## Problem A
According to the article about Alan's expected naturalization, why was he not part of Team China's May training camp in Shanghai?
## Problem B
From the article about Alan's expected naturalization, reproduce the passage starting with "The attacker, who" and going on through "publication Soccer News.".
Quoted passage Start Marker
Brazil-born Alan intends to repay Team China with goals if, as expected, he becomes the squad’s latest naturalized player.
The attacker, who reportedly gained Chinese citizenship last September, says he’s raring to pull on the national team’s red jersey and is hoping a crash course in Chinese will help him settle in quickly.
“I’m a man with a grateful heart. When I learned that I had the opportunity (to be naturalized), I had no hesitation. I hope I can repay Team China through great performances on the pitch,” Alan told Chinese publication Soccer News.
“I’ve been learning Chinese for several months. I have to say that Chinese is very difficult. I know how to speak Spanish, English and German. But Chinese is the most difficult one. I have to try hard and stick with my course.
“The most important thing is that I need to communicate with my Chinese friends. That’s how my Chinese can improve fast.”
Last year, China began adding naturalized players to its ranks in a bid to boost its chances of qualifying for a World Cup for the first time since 2002.
Head coach Li Tie had planned to make Alan the squad’s fourth naturalized player for a May training camp in Shanghai. However, the forward was unable to leave Brazil at the time due to pandemic-related travel restrictions.
England-born Li Ke (aka Nico Yennaris) and Brazil-born Ai Kesen (aka Elkeson) last year became Team China’s first two naturalized players; in May, Brazil-born Luo Guofu (aka Aloisio) earned his first call-up as part of the Shanghai training camp.
Last month, another Brazil-born player, Guanghzhou Evergrande’s Ricardo Goulart, told media that he’s ready to join Li Tie’s squad, insisting he has already been granted Chinese citizenship.
Quoted passage End Marker
Provided records Start Marker
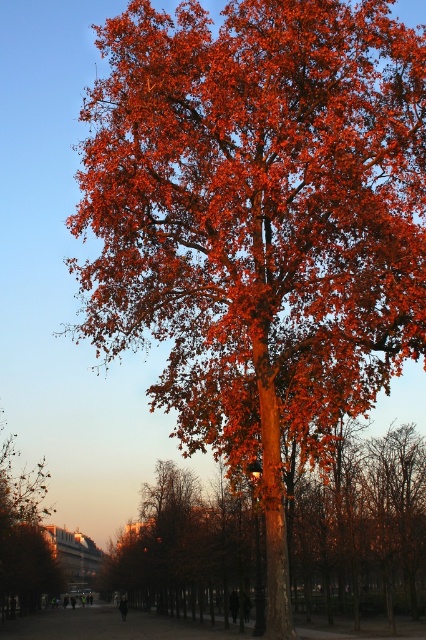
You are standing in an autumn park and see the point marked at coordinates (362, 531). What is located at that point?

The point at coordinates (362, 531) marks shiny orange leaves at center.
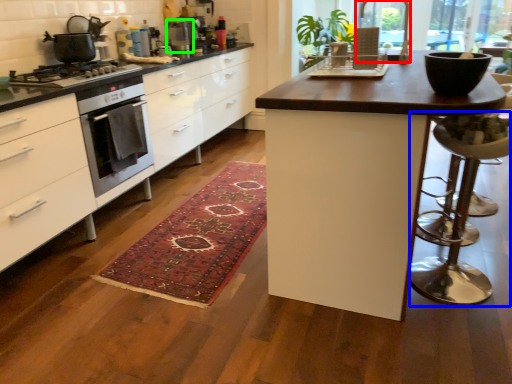
Question: Based on their relative distances, which object is farther from window screen (highlighted by a red box)? Choose from bar stool (highlighted by a blue box) and appliance (highlighted by a green box).

Choices:
 (A) bar stool
 (B) appliance

Answer: (B)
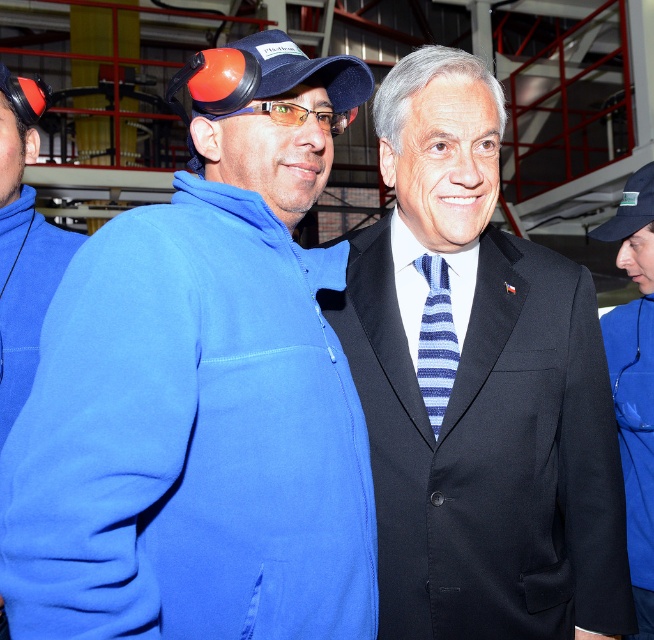
You are a safety inspector in this industrial setting. You need to ensure that the blue fleece jacket at left and the orange plastic goggles at center are within a 15 inch safety zone. Can you confirm if they are within the required distance?

The distance between the blue fleece jacket at left and the orange plastic goggles at center is 14.67 inches, which is within the 15 inch safety zone requirement.

You are a photographer standing 3 feet away from the two people in the image. You want to take a photo that includes both the matte blue baseball cap at center and the blue striped tie at center without any part of them being cut off. What is the minimum width of the camera lens you need to use?

The distance between the matte blue baseball cap at center and the blue striped tie at center is 20.08 inches. Since you are 3 feet away, which is 36 inches, the minimum width of the camera lens should be at least 20.08 inches to capture both objects without cropping.

You are a photographer trying to capture a clear photo of the blue striped tie at center without the matte blue baseball cap at center blocking it. Is this possible given their positions?

The matte blue baseball cap at center is in front of the blue striped tie at center, so it would block the view. Move the camera angle to the side or have the person adjust their position to avoid the obstruction.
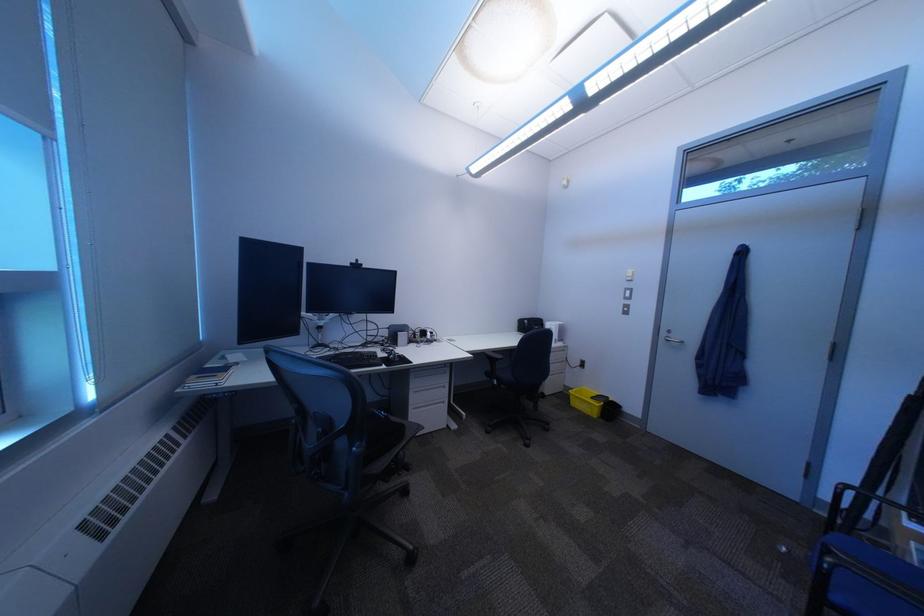
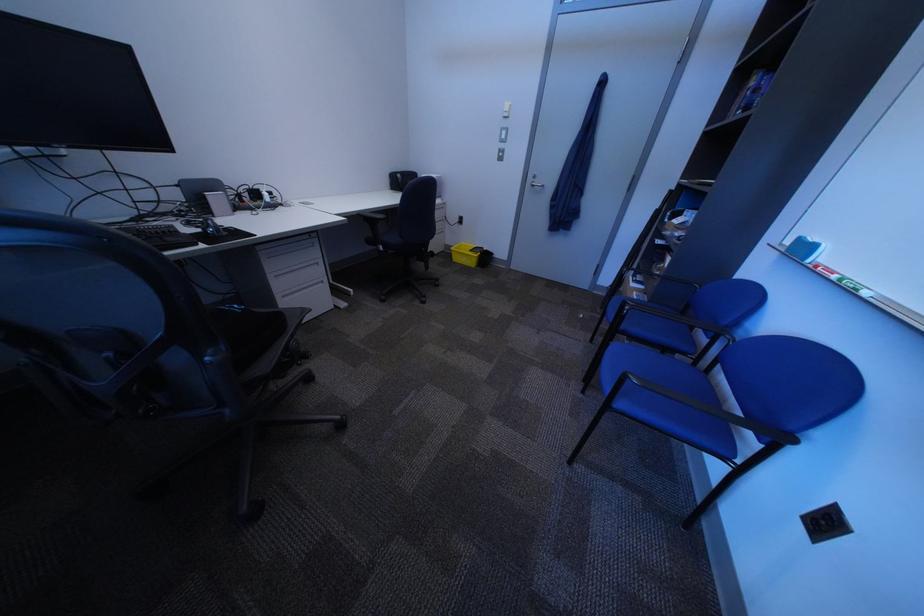
In the second image, find the point that corresponds to pixel 402 358 in the first image.

(214, 232)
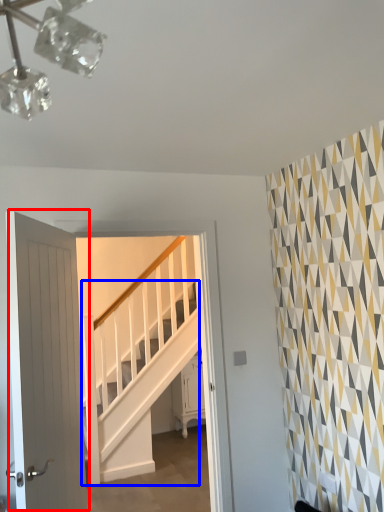
Question: Among these objects, which one is nearest to the camera, door (highlighted by a red box) or stairs (highlighted by a blue box)?

Choices:
 (A) door
 (B) stairs

Answer: (A)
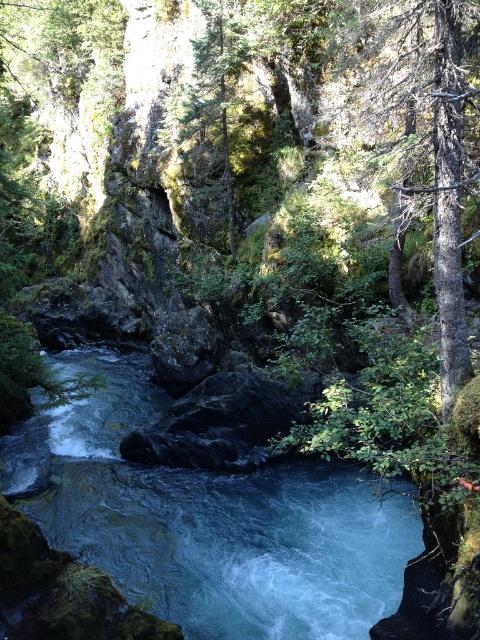
Who is positioned more to the right, smooth bark tree at right or green mossy rock at upper center?

smooth bark tree at right

Between point (433, 248) and point (192, 136), which one is positioned behind?

Point (192, 136)

Does point (455, 340) lie in front of point (199, 140)?

Yes.

Identify the location of smooth bark tree at right. (430, 141).

Who is shorter, blue smooth water at center or smooth bark tree at right?

blue smooth water at center

This screenshot has height=640, width=480. Describe the element at coordinates (208, 518) in the screenshot. I see `blue smooth water at center` at that location.

Is point (410, 552) positioned before point (458, 252)?

No, it is not.

Identify the location of blue smooth water at center. (208, 518).

Is point (159, 564) less distant than point (240, 157)?

Yes, it is in front of point (240, 157).

Does blue smooth water at center appear on the right side of green mossy rock at upper center?

No, blue smooth water at center is not to the right of green mossy rock at upper center.

Locate an element on the screen. The height and width of the screenshot is (640, 480). blue smooth water at center is located at coordinates (208, 518).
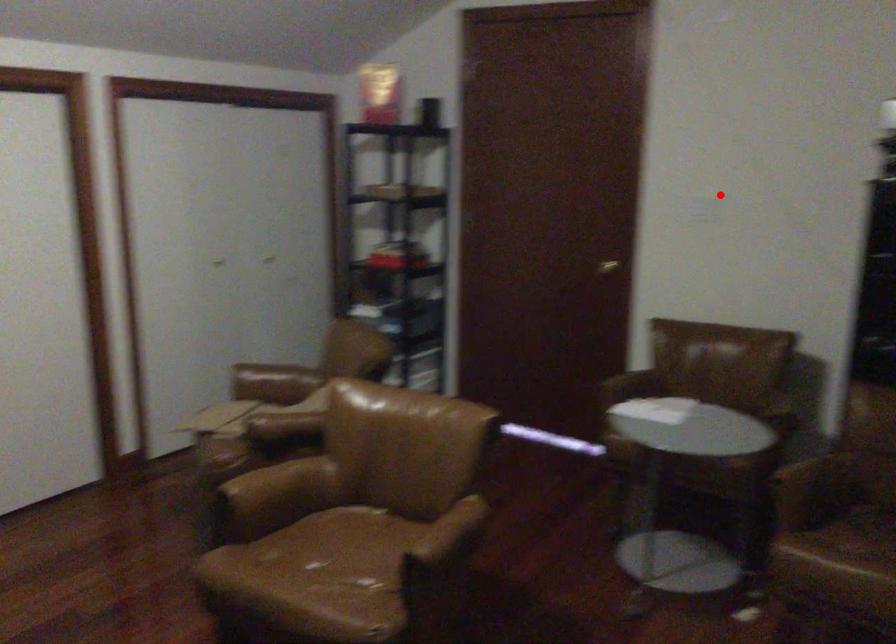
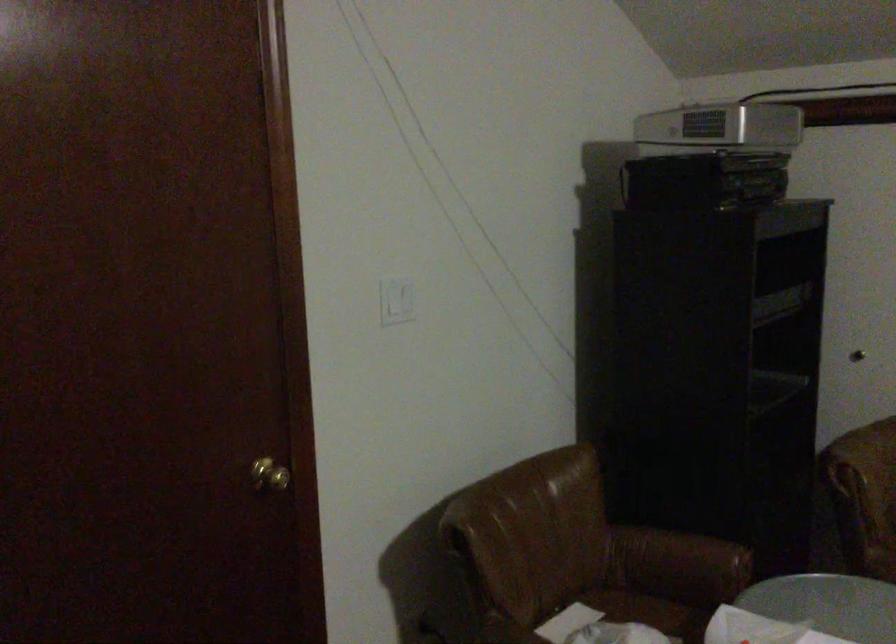
Question: I am providing you with two images of the same scene from different viewpoints. Image1 has a red point marked. In image2, the corresponding 3D location appears at what relative position? Reply with the corresponding letter.

Choices:
 (A) Closer
 (B) Farther

Answer: (A)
Provided records End Marker
## Exercise answer A
Alan could not leave Brazil at that time because of pandemic-related travel restrictions. That happened even though head coach Li Tie had planned to make him the squad's fourth naturalized player for that camp.

## Exercise answer B
The attacker, who reportedly gained Chinese citizenship last September, says he’s raring to pull on the national team’s red jersey and is hoping a crash course in Chinese will help him settle in quickly.
“I’m a man with a grateful heart. When I learned that I had the opportunity (to be naturalized), I had no hesitation. I hope I can repay Team China through great performances on the pitch,” Alan told Chinese publication Soccer News.